• **TEXT SHOWN**:

The book I'm reading introduces polynomials over a field and proves the statement that a polynomial of degree $n$ has at most $n$ zeros. They do this by using division algorithm and induction.

Then they make the following remark:

This is not true for polynomial over arbitrary rings. For instance $x^2 + 7 \in \mathbb{Z}_8$ has roots $1,3,5,$ and $7$.

My question: what fails in the previous proof for arbitrary rings? They just made that remark and moved on.

Edit -- Proof (from Gallian):

We proceed by induction on $n$. Clearly, a polynomial of degree $0$ over a field has no zeros. Now suppose that $f(x)$ is a polynomial of degree $n$ over a field and $a$ is a zero of $f(x)$ of multi­plicity $k$. Then, $f(x)=(x-a)^kq(x)$ and $q(a) \neq 0$. Note we have $\text{deg }f = n = k + \text{deg }q$. If $f(x)$ has no zeros other than $a$, we are done. On the other hand, if $b \neq a$ and $b$ is a zero of $f(x)$, then $0=f(b)=(b-a)^kq(b)$ so that $b$ is a zero for $q(x)$ with the same multiplicity it has for $f(x)$. By the Second Principle of Mathematical Induction, we know that $q(x)$ has at most deg $q(x)=n-k$ zeros, counting multiplicity. Thus, $f(x)$ has at most $k + n -k = n$ zeros, counting multiplicity.

• **WORK TO DO**:
1. Answer each question from the text on polynomial roots.
(a) Which two tools does the book use to prove that a polynomial of degree $n$ has at most $n$ zeros?
(b) Which roots does the remark give for $x^2 + 7$?
(c) In the proof, what is said about a polynomial of degree $0$ over a field?
2. Rewrite the paragraph of the text on polynomial roots that begins "We proceed by induction on $n$." as a list of steps, keeping its main facts.

• **EXTRACTED MATERIAL**:
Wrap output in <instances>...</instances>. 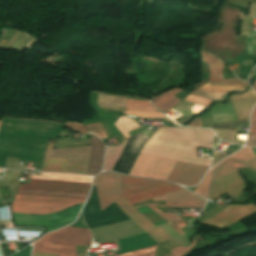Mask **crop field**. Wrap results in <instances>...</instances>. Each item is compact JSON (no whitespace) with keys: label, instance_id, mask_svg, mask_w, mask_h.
Listing matches in <instances>:
<instances>
[{"label":"crop field","instance_id":"22f410ed","mask_svg":"<svg viewBox=\"0 0 256 256\" xmlns=\"http://www.w3.org/2000/svg\"><path fill=\"white\" fill-rule=\"evenodd\" d=\"M31 178L66 180V181H76V182H86V183H90L91 181V177L60 174V173H42V176L32 175Z\"/></svg>","mask_w":256,"mask_h":256},{"label":"crop field","instance_id":"c21b1889","mask_svg":"<svg viewBox=\"0 0 256 256\" xmlns=\"http://www.w3.org/2000/svg\"><path fill=\"white\" fill-rule=\"evenodd\" d=\"M229 150V149H228Z\"/></svg>","mask_w":256,"mask_h":256},{"label":"crop field","instance_id":"34b2d1b8","mask_svg":"<svg viewBox=\"0 0 256 256\" xmlns=\"http://www.w3.org/2000/svg\"><path fill=\"white\" fill-rule=\"evenodd\" d=\"M127 141L106 149L104 170H112ZM175 163L167 158L139 155L130 175L166 180ZM207 169V166L177 161L167 180L193 186L199 183Z\"/></svg>","mask_w":256,"mask_h":256},{"label":"crop field","instance_id":"92a150f3","mask_svg":"<svg viewBox=\"0 0 256 256\" xmlns=\"http://www.w3.org/2000/svg\"><path fill=\"white\" fill-rule=\"evenodd\" d=\"M211 176H212V173H211V170H209L205 178L202 180V182L199 184V186L196 188L194 192L204 197H207Z\"/></svg>","mask_w":256,"mask_h":256},{"label":"crop field","instance_id":"f4fd0767","mask_svg":"<svg viewBox=\"0 0 256 256\" xmlns=\"http://www.w3.org/2000/svg\"><path fill=\"white\" fill-rule=\"evenodd\" d=\"M201 53L202 61L207 63L210 67V77L208 81H224L222 80V62L207 52L201 50ZM248 86L249 85L243 81L208 82V84L192 92L191 94L202 96L211 100H223L224 96L228 94L231 90L244 91Z\"/></svg>","mask_w":256,"mask_h":256},{"label":"crop field","instance_id":"b80d0937","mask_svg":"<svg viewBox=\"0 0 256 256\" xmlns=\"http://www.w3.org/2000/svg\"><path fill=\"white\" fill-rule=\"evenodd\" d=\"M1 122H2V121H0V125H1Z\"/></svg>","mask_w":256,"mask_h":256},{"label":"crop field","instance_id":"028f5c9d","mask_svg":"<svg viewBox=\"0 0 256 256\" xmlns=\"http://www.w3.org/2000/svg\"><path fill=\"white\" fill-rule=\"evenodd\" d=\"M19 228H31V227H19ZM32 229H44V228H32Z\"/></svg>","mask_w":256,"mask_h":256},{"label":"crop field","instance_id":"750c4746","mask_svg":"<svg viewBox=\"0 0 256 256\" xmlns=\"http://www.w3.org/2000/svg\"><path fill=\"white\" fill-rule=\"evenodd\" d=\"M223 207H225V206H218V207L208 211L207 213H205L204 215H202L200 217V220L207 218L208 216H210L211 214L217 212L218 210L222 209Z\"/></svg>","mask_w":256,"mask_h":256},{"label":"crop field","instance_id":"dafd665d","mask_svg":"<svg viewBox=\"0 0 256 256\" xmlns=\"http://www.w3.org/2000/svg\"><path fill=\"white\" fill-rule=\"evenodd\" d=\"M155 247L156 246H153V247L145 248V249L130 252V253L120 254L117 256H154Z\"/></svg>","mask_w":256,"mask_h":256},{"label":"crop field","instance_id":"214f88e0","mask_svg":"<svg viewBox=\"0 0 256 256\" xmlns=\"http://www.w3.org/2000/svg\"><path fill=\"white\" fill-rule=\"evenodd\" d=\"M229 158L242 159V160H249V159H253V158H256V157L254 156V153H253V151H252L250 148L244 147L242 150H240V151H238L237 153H235V154H233V155H231V156L225 158L223 161H225V160H227V159H229ZM223 161H221V162H223ZM221 162H220V163H221ZM220 163H219V164H220ZM216 166H217V165H216ZM216 166H215V167H216ZM215 167H214V168H215ZM214 168H212V170H213Z\"/></svg>","mask_w":256,"mask_h":256},{"label":"crop field","instance_id":"8a807250","mask_svg":"<svg viewBox=\"0 0 256 256\" xmlns=\"http://www.w3.org/2000/svg\"><path fill=\"white\" fill-rule=\"evenodd\" d=\"M168 182L164 181H156V180H148V179H140L134 177H128L121 175V192L122 197H128L142 191L160 186ZM92 185H96L97 193L101 205V209H105L109 204L113 201L120 199V175L112 172H103L97 174L94 179ZM184 188L168 183L162 185L160 187L142 192L140 194L125 198L129 203L136 204L154 197L166 195L172 192H176L179 190H183ZM187 198H200L186 190L179 191L173 194H169L163 197L155 198L153 200H172V199H187ZM124 199H120L115 201L117 205L124 211V213L132 219L139 227H141L144 231L155 226L149 220H147L143 215H141L137 210H135L128 202ZM167 206L174 207H204L206 200L204 199H188V200H172L166 201ZM150 208H152L155 212H157L160 216H162L167 222L173 221L174 224L180 228L185 226L184 221L179 218L177 215L172 213H162L158 209L163 206H157L156 204H148ZM157 206V208L155 207ZM175 231L179 232L182 236L183 233L172 224V222L168 223Z\"/></svg>","mask_w":256,"mask_h":256},{"label":"crop field","instance_id":"4a817a6b","mask_svg":"<svg viewBox=\"0 0 256 256\" xmlns=\"http://www.w3.org/2000/svg\"><path fill=\"white\" fill-rule=\"evenodd\" d=\"M126 110L157 111L149 102L127 99Z\"/></svg>","mask_w":256,"mask_h":256},{"label":"crop field","instance_id":"bc2a9ffb","mask_svg":"<svg viewBox=\"0 0 256 256\" xmlns=\"http://www.w3.org/2000/svg\"><path fill=\"white\" fill-rule=\"evenodd\" d=\"M146 233L149 234L153 239H155L159 244L169 239H172V237H170L160 225L146 231Z\"/></svg>","mask_w":256,"mask_h":256},{"label":"crop field","instance_id":"0bd39190","mask_svg":"<svg viewBox=\"0 0 256 256\" xmlns=\"http://www.w3.org/2000/svg\"><path fill=\"white\" fill-rule=\"evenodd\" d=\"M10 208V207H9ZM10 215H11V212H10ZM11 218H12V215H11Z\"/></svg>","mask_w":256,"mask_h":256},{"label":"crop field","instance_id":"d9b57169","mask_svg":"<svg viewBox=\"0 0 256 256\" xmlns=\"http://www.w3.org/2000/svg\"><path fill=\"white\" fill-rule=\"evenodd\" d=\"M180 91H182V90L177 88L153 103L155 104L156 107H158L159 109H161L165 112L166 110L175 106L180 101L176 97L173 96L174 94H176Z\"/></svg>","mask_w":256,"mask_h":256},{"label":"crop field","instance_id":"cbeb9de0","mask_svg":"<svg viewBox=\"0 0 256 256\" xmlns=\"http://www.w3.org/2000/svg\"><path fill=\"white\" fill-rule=\"evenodd\" d=\"M53 144L49 143L44 164L41 171H61L63 172L66 160L49 158Z\"/></svg>","mask_w":256,"mask_h":256},{"label":"crop field","instance_id":"3316defc","mask_svg":"<svg viewBox=\"0 0 256 256\" xmlns=\"http://www.w3.org/2000/svg\"><path fill=\"white\" fill-rule=\"evenodd\" d=\"M83 204L62 210L58 213L45 216H35L13 213L14 221L18 225L47 226V230L53 231L72 223Z\"/></svg>","mask_w":256,"mask_h":256},{"label":"crop field","instance_id":"d3111659","mask_svg":"<svg viewBox=\"0 0 256 256\" xmlns=\"http://www.w3.org/2000/svg\"><path fill=\"white\" fill-rule=\"evenodd\" d=\"M246 145L256 147V135H249Z\"/></svg>","mask_w":256,"mask_h":256},{"label":"crop field","instance_id":"00972430","mask_svg":"<svg viewBox=\"0 0 256 256\" xmlns=\"http://www.w3.org/2000/svg\"><path fill=\"white\" fill-rule=\"evenodd\" d=\"M85 128L89 129L90 131H92L94 134H96L97 136L101 137V138H106V133L102 127L101 122L98 123H92V124H87L85 125Z\"/></svg>","mask_w":256,"mask_h":256},{"label":"crop field","instance_id":"d1516ede","mask_svg":"<svg viewBox=\"0 0 256 256\" xmlns=\"http://www.w3.org/2000/svg\"><path fill=\"white\" fill-rule=\"evenodd\" d=\"M235 113L238 119L246 118L256 102V93L253 89L249 88L247 92L241 94L231 95Z\"/></svg>","mask_w":256,"mask_h":256},{"label":"crop field","instance_id":"1d83c4d3","mask_svg":"<svg viewBox=\"0 0 256 256\" xmlns=\"http://www.w3.org/2000/svg\"><path fill=\"white\" fill-rule=\"evenodd\" d=\"M186 126H191V127H201V124H200V119L199 117L196 118L192 123L186 125Z\"/></svg>","mask_w":256,"mask_h":256},{"label":"crop field","instance_id":"ae1a2a85","mask_svg":"<svg viewBox=\"0 0 256 256\" xmlns=\"http://www.w3.org/2000/svg\"><path fill=\"white\" fill-rule=\"evenodd\" d=\"M66 126L72 128V129H74V130H77V131H79V132H81V133H83V134L88 133L87 130L84 129V127H83L82 125L77 124V123H71V122H68V121H67Z\"/></svg>","mask_w":256,"mask_h":256},{"label":"crop field","instance_id":"5866460e","mask_svg":"<svg viewBox=\"0 0 256 256\" xmlns=\"http://www.w3.org/2000/svg\"><path fill=\"white\" fill-rule=\"evenodd\" d=\"M177 88V87H176ZM175 89V88H174ZM173 90V89H172ZM171 91V90H170ZM170 91H168V92H170ZM168 92H166V93H168ZM166 93H164V94H162V95H160V96H158V97H155L152 101H154V100H156V99H158L159 97H161V96H163V95H165ZM151 101V102H152Z\"/></svg>","mask_w":256,"mask_h":256},{"label":"crop field","instance_id":"5a996713","mask_svg":"<svg viewBox=\"0 0 256 256\" xmlns=\"http://www.w3.org/2000/svg\"><path fill=\"white\" fill-rule=\"evenodd\" d=\"M83 217L89 229L129 220L115 203L101 212L95 186L83 209Z\"/></svg>","mask_w":256,"mask_h":256},{"label":"crop field","instance_id":"e52e79f7","mask_svg":"<svg viewBox=\"0 0 256 256\" xmlns=\"http://www.w3.org/2000/svg\"><path fill=\"white\" fill-rule=\"evenodd\" d=\"M89 190L90 184L31 179L17 193L86 199Z\"/></svg>","mask_w":256,"mask_h":256},{"label":"crop field","instance_id":"ac0d7876","mask_svg":"<svg viewBox=\"0 0 256 256\" xmlns=\"http://www.w3.org/2000/svg\"><path fill=\"white\" fill-rule=\"evenodd\" d=\"M213 131L209 129L160 127L145 144L141 154L168 157L184 162L210 165L196 156L197 147L211 148Z\"/></svg>","mask_w":256,"mask_h":256},{"label":"crop field","instance_id":"d8731c3e","mask_svg":"<svg viewBox=\"0 0 256 256\" xmlns=\"http://www.w3.org/2000/svg\"><path fill=\"white\" fill-rule=\"evenodd\" d=\"M81 202H85V200L17 194L13 203L72 206ZM65 208L67 207L13 204L12 212L47 214Z\"/></svg>","mask_w":256,"mask_h":256},{"label":"crop field","instance_id":"dd49c442","mask_svg":"<svg viewBox=\"0 0 256 256\" xmlns=\"http://www.w3.org/2000/svg\"><path fill=\"white\" fill-rule=\"evenodd\" d=\"M239 167H249V166L246 161L227 160L221 163L219 167L215 168L213 179L218 178ZM243 182L245 181L240 175V173L238 172V170L230 172L219 179L213 180L211 191L209 194V199L213 200L216 197L226 193L227 191L239 186ZM246 187H247V184L245 182L239 187L228 192V194L235 200L246 189Z\"/></svg>","mask_w":256,"mask_h":256},{"label":"crop field","instance_id":"412701ff","mask_svg":"<svg viewBox=\"0 0 256 256\" xmlns=\"http://www.w3.org/2000/svg\"><path fill=\"white\" fill-rule=\"evenodd\" d=\"M88 229L66 227L46 234L34 243L33 251L59 256H77L75 245L90 246Z\"/></svg>","mask_w":256,"mask_h":256},{"label":"crop field","instance_id":"730fd06b","mask_svg":"<svg viewBox=\"0 0 256 256\" xmlns=\"http://www.w3.org/2000/svg\"><path fill=\"white\" fill-rule=\"evenodd\" d=\"M184 100L186 101H190L193 103H197V104H201V105H205L208 106V104L211 102V100L205 99V98H198V97H194V96H187Z\"/></svg>","mask_w":256,"mask_h":256},{"label":"crop field","instance_id":"a9b5d70f","mask_svg":"<svg viewBox=\"0 0 256 256\" xmlns=\"http://www.w3.org/2000/svg\"><path fill=\"white\" fill-rule=\"evenodd\" d=\"M125 113L140 116V117L167 118L164 115H162L160 113H155V112H130V111H126Z\"/></svg>","mask_w":256,"mask_h":256},{"label":"crop field","instance_id":"eef30255","mask_svg":"<svg viewBox=\"0 0 256 256\" xmlns=\"http://www.w3.org/2000/svg\"><path fill=\"white\" fill-rule=\"evenodd\" d=\"M250 133L256 134V106L254 107L251 115V127L249 130Z\"/></svg>","mask_w":256,"mask_h":256},{"label":"crop field","instance_id":"120bbe31","mask_svg":"<svg viewBox=\"0 0 256 256\" xmlns=\"http://www.w3.org/2000/svg\"><path fill=\"white\" fill-rule=\"evenodd\" d=\"M249 166L256 169V159L247 161Z\"/></svg>","mask_w":256,"mask_h":256},{"label":"crop field","instance_id":"5142ce71","mask_svg":"<svg viewBox=\"0 0 256 256\" xmlns=\"http://www.w3.org/2000/svg\"><path fill=\"white\" fill-rule=\"evenodd\" d=\"M97 104L98 106L103 107H125L126 98L120 96L99 94Z\"/></svg>","mask_w":256,"mask_h":256},{"label":"crop field","instance_id":"d32e631a","mask_svg":"<svg viewBox=\"0 0 256 256\" xmlns=\"http://www.w3.org/2000/svg\"><path fill=\"white\" fill-rule=\"evenodd\" d=\"M32 256H55V255H49V254H42V253L33 252Z\"/></svg>","mask_w":256,"mask_h":256},{"label":"crop field","instance_id":"733c2abd","mask_svg":"<svg viewBox=\"0 0 256 256\" xmlns=\"http://www.w3.org/2000/svg\"><path fill=\"white\" fill-rule=\"evenodd\" d=\"M125 138H129L128 132L139 128V125L128 117H119L114 124Z\"/></svg>","mask_w":256,"mask_h":256},{"label":"crop field","instance_id":"4177f3b9","mask_svg":"<svg viewBox=\"0 0 256 256\" xmlns=\"http://www.w3.org/2000/svg\"><path fill=\"white\" fill-rule=\"evenodd\" d=\"M195 245V238L193 237V242L190 247H174L170 252L175 256H181L185 254L188 250H190Z\"/></svg>","mask_w":256,"mask_h":256},{"label":"crop field","instance_id":"bd1437ed","mask_svg":"<svg viewBox=\"0 0 256 256\" xmlns=\"http://www.w3.org/2000/svg\"><path fill=\"white\" fill-rule=\"evenodd\" d=\"M70 226L86 228V226H85V224L83 222V219H82V215H80L79 219L74 224H72Z\"/></svg>","mask_w":256,"mask_h":256},{"label":"crop field","instance_id":"c035e120","mask_svg":"<svg viewBox=\"0 0 256 256\" xmlns=\"http://www.w3.org/2000/svg\"><path fill=\"white\" fill-rule=\"evenodd\" d=\"M2 229H4V228H2Z\"/></svg>","mask_w":256,"mask_h":256},{"label":"crop field","instance_id":"e1f06a70","mask_svg":"<svg viewBox=\"0 0 256 256\" xmlns=\"http://www.w3.org/2000/svg\"><path fill=\"white\" fill-rule=\"evenodd\" d=\"M252 88H254L256 90V83L254 84V86Z\"/></svg>","mask_w":256,"mask_h":256},{"label":"crop field","instance_id":"28ad6ade","mask_svg":"<svg viewBox=\"0 0 256 256\" xmlns=\"http://www.w3.org/2000/svg\"><path fill=\"white\" fill-rule=\"evenodd\" d=\"M254 212H256V206L252 204L229 205L211 217L200 222V224H206L222 229Z\"/></svg>","mask_w":256,"mask_h":256}]
</instances>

• **SET OF ANSWERS**:
1.
(a) The division algorithm and induction.
(b) $1, 3, 5,$ and $7$.
(c) It has no zeros.

2.
- Use induction on $n$. A polynomial of degree $0$ over a field has no zeros.
- Let $f(x)$ have degree $n$ over a field, and let $a$ be a zero of multiplicity $k$. Then $f(x)=(x-a)^kq(x)$ with $q(a) \neq 0$, and $n = k + \text{deg }q$.
- If $f(x)$ has no zeros other than $a$, the proof is done.
- If $b \neq a$ is a zero of $f(x)$, then $0=f(b)=(b-a)^kq(b)$. So $b$ is a zero of $q(x)$ with the same multiplicity it has for $f(x)$.
- By the Second Principle of Mathematical Induction, $q(x)$ has at most $n-k$ zeros, counting multiplicity.
- So $f(x)$ has at most $k + n - k = n$ zeros, counting multiplicity.